Naturally, a computer that size needs a large monitor.  This 30-foot video wall, known as Everest, is able to display 35 million pixels of information, and allows researchers to visualize and discuss finely detailed images with larger-than-life 3D projections.
Anyone who has ever had a fender-bender in their car can appreciate the work done by the T-MAC, or Test Machine for Automotive Crashworthiness.  They don’t crash cars here, but rather crush the materials that make up the cars and testing the strength of advanced lightweight materials.  T-MAC produces the highest dynamic force of any hydraulic test system in existence.  In plain English, that means it crushes a foot-long steel pipe like you or I would flatten a soda can!
Across the hall from T-MAC in the materials lab, this robot is spraying carbon-fibers and a binding agent to make complex structural parts and panels for cars.  Getting the weight savings and strength of carbon fiber at an affordable price is crucial to developing the next generation of fuel-efficient vehicles.

BOEMAN

 A 40% reduction in vehicle mass would translate nominally in a rule of thumb to about a 24% increase in fuel economy.

DAVIS

  Carbon fiber has the potential to do just that, but the cost is still too high, at about $15 a pound.  Scientists here are developing a fiber feedstock from plant lignin, coincidentally a co-product of ethanol production, which could reduce that price to around $4 a pound. 
Also being perfected is the use of focused microwaves instead of conventional ovens to create the carbon fiber strands, a move that would demand less energy, create fewer harmful emissions and speed up production.
Many of the recent advances made in automotive design would have been impossible to achieve without knowledge gained at Oak Ridge Labs, and the other DOE National Laboratories.

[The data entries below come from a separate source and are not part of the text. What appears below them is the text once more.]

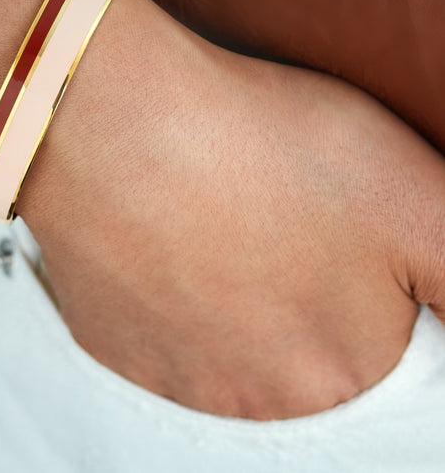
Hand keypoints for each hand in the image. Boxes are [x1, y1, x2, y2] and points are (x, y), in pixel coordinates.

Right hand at [16, 0, 444, 419]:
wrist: (113, 122)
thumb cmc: (258, 147)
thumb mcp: (412, 196)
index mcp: (336, 375)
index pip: (380, 361)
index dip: (370, 296)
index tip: (343, 248)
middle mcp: (252, 400)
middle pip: (299, 360)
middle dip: (306, 299)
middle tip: (282, 225)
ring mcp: (171, 374)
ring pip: (226, 349)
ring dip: (234, 301)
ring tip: (222, 225)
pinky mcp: (111, 340)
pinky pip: (159, 333)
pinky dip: (171, 295)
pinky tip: (167, 240)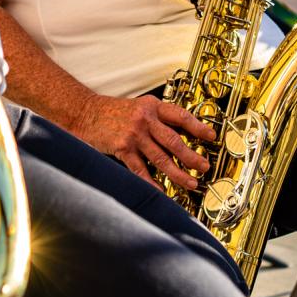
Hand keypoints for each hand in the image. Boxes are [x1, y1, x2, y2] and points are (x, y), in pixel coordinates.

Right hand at [72, 93, 216, 190]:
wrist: (85, 112)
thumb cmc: (113, 112)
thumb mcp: (140, 108)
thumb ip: (159, 120)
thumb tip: (184, 135)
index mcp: (152, 106)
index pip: (181, 116)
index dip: (198, 127)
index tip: (211, 137)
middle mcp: (145, 118)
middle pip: (174, 141)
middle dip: (192, 157)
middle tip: (204, 167)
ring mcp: (134, 134)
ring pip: (161, 158)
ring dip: (178, 173)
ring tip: (190, 182)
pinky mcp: (122, 148)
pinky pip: (141, 169)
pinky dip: (151, 182)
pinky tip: (160, 190)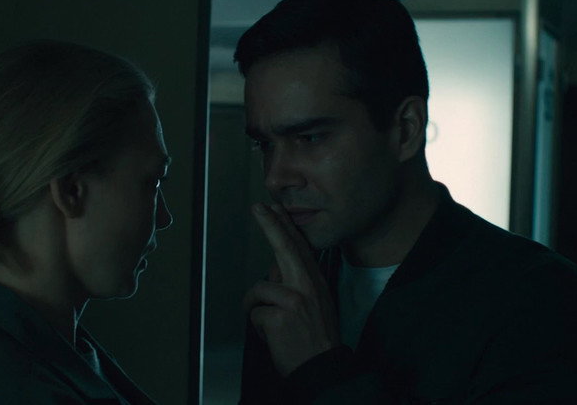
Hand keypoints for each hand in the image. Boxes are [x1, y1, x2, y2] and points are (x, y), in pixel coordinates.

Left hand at [244, 202, 339, 376]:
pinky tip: (273, 337)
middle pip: (284, 248)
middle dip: (271, 225)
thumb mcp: (313, 305)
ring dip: (257, 309)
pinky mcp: (279, 316)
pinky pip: (254, 313)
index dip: (286, 226)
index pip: (299, 248)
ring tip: (272, 325)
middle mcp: (306, 287)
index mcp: (314, 283)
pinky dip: (258, 328)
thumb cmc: (315, 338)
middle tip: (259, 207)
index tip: (275, 208)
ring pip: (258, 290)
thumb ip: (295, 284)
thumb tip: (274, 268)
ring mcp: (293, 300)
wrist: (322, 368)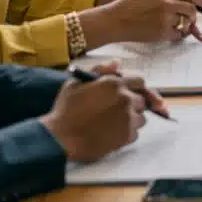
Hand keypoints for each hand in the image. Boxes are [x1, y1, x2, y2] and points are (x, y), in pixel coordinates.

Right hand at [39, 61, 155, 162]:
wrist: (60, 138)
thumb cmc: (65, 109)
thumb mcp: (76, 83)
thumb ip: (100, 70)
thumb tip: (118, 63)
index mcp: (114, 84)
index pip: (139, 81)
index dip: (134, 87)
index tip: (129, 93)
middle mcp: (125, 99)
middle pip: (141, 100)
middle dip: (132, 104)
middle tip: (116, 110)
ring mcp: (128, 118)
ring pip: (141, 118)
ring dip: (131, 120)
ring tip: (114, 123)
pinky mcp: (127, 136)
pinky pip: (135, 134)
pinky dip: (126, 134)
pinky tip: (112, 134)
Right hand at [106, 0, 201, 42]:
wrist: (114, 20)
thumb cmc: (129, 4)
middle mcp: (168, 3)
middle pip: (191, 9)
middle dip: (194, 15)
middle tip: (192, 18)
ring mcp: (166, 18)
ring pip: (186, 22)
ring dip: (185, 25)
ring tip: (178, 25)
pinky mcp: (162, 32)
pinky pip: (178, 34)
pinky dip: (176, 35)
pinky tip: (168, 32)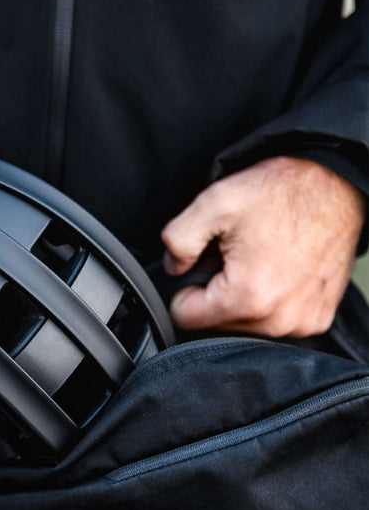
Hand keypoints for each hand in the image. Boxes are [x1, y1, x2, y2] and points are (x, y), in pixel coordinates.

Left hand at [161, 156, 365, 337]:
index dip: (184, 288)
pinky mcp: (317, 318)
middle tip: (233, 256)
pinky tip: (278, 269)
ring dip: (242, 297)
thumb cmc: (281, 192)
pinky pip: (273, 320)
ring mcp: (301, 323)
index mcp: (247, 299)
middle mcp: (278, 321)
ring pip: (243, 325)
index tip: (203, 264)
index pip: (185, 317)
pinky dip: (269, 300)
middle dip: (216, 292)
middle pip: (215, 323)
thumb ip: (178, 240)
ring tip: (257, 260)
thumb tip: (173, 268)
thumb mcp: (213, 203)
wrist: (336, 185)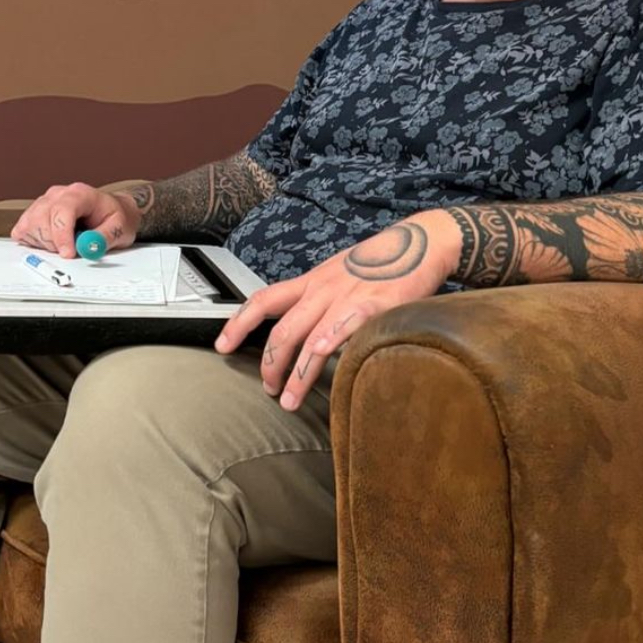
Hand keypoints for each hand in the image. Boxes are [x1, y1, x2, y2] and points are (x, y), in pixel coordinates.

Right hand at [10, 182, 143, 257]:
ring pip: (29, 226)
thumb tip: (88, 247)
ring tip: (65, 243)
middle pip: (41, 220)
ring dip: (45, 244)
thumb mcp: (120, 229)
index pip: (62, 211)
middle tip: (73, 250)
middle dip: (55, 243)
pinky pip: (22, 231)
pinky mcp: (33, 214)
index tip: (68, 254)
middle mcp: (57, 195)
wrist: (109, 212)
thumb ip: (104, 238)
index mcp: (79, 194)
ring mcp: (43, 203)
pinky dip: (33, 242)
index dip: (62, 236)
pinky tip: (52, 242)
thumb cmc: (113, 218)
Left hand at [214, 213, 460, 409]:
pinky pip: (345, 325)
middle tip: (266, 389)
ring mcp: (347, 296)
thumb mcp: (341, 277)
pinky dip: (329, 343)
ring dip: (294, 374)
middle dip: (269, 363)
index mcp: (312, 282)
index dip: (238, 323)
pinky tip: (320, 361)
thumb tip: (307, 332)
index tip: (221, 346)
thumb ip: (322, 301)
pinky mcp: (375, 303)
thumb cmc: (383, 264)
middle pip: (282, 329)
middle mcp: (322, 289)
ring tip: (288, 400)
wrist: (421, 241)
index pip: (263, 300)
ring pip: (308, 337)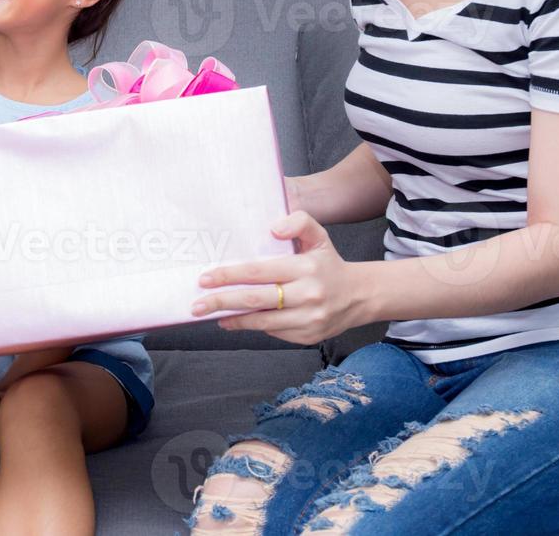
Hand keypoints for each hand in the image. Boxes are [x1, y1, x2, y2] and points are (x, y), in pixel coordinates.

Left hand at [190, 210, 368, 345]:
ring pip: (262, 321)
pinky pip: (273, 332)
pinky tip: (237, 320)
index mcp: (306, 268)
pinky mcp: (308, 337)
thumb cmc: (329, 264)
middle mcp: (307, 295)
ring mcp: (308, 319)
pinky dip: (252, 326)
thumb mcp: (318, 236)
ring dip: (233, 318)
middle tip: (198, 304)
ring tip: (213, 313)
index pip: (259, 271)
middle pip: (255, 299)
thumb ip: (299, 221)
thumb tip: (273, 229)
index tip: (207, 278)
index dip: (230, 275)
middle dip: (222, 301)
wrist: (360, 296)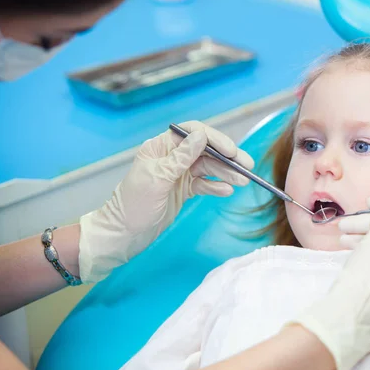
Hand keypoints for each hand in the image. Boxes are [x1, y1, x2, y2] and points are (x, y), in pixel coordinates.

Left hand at [78, 121, 253, 282]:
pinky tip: (227, 191)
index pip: (193, 133)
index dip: (214, 139)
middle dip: (227, 158)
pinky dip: (216, 186)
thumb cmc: (133, 206)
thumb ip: (181, 158)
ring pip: (208, 168)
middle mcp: (171, 157)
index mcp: (161, 147)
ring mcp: (178, 174)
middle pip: (205, 150)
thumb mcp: (158, 179)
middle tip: (247, 166)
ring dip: (226, 174)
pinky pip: (204, 184)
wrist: (122, 235)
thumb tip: (201, 136)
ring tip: (243, 182)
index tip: (231, 152)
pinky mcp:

DR. RON GRAVES, DIRECTOR; FUELS, ENGINES, EMISSIONS RESEARCH CENTER

  In the case of the heavy truck engine manufacturers, we’ve had heavy concentration over the last few years of helping them with their emissions compliance.  Big changes in emissions regulations happened in 2007, and another round in 2010.  In the automotive sector, we work on vehicle efficiency, engine efficiency, and things like alternative fuels, like E85 ethanol.

DAVIS

  And it’s not just the technology, but the human interaction, that makes this cooperation between government and private enterprise, from small startups to major auto makers, so vital and effective.   Our thanks go to the men and women of Oak Ridge, and all of the national energy labs and FreedomCAR DOE programs, for paving the way towards an even greater driving future.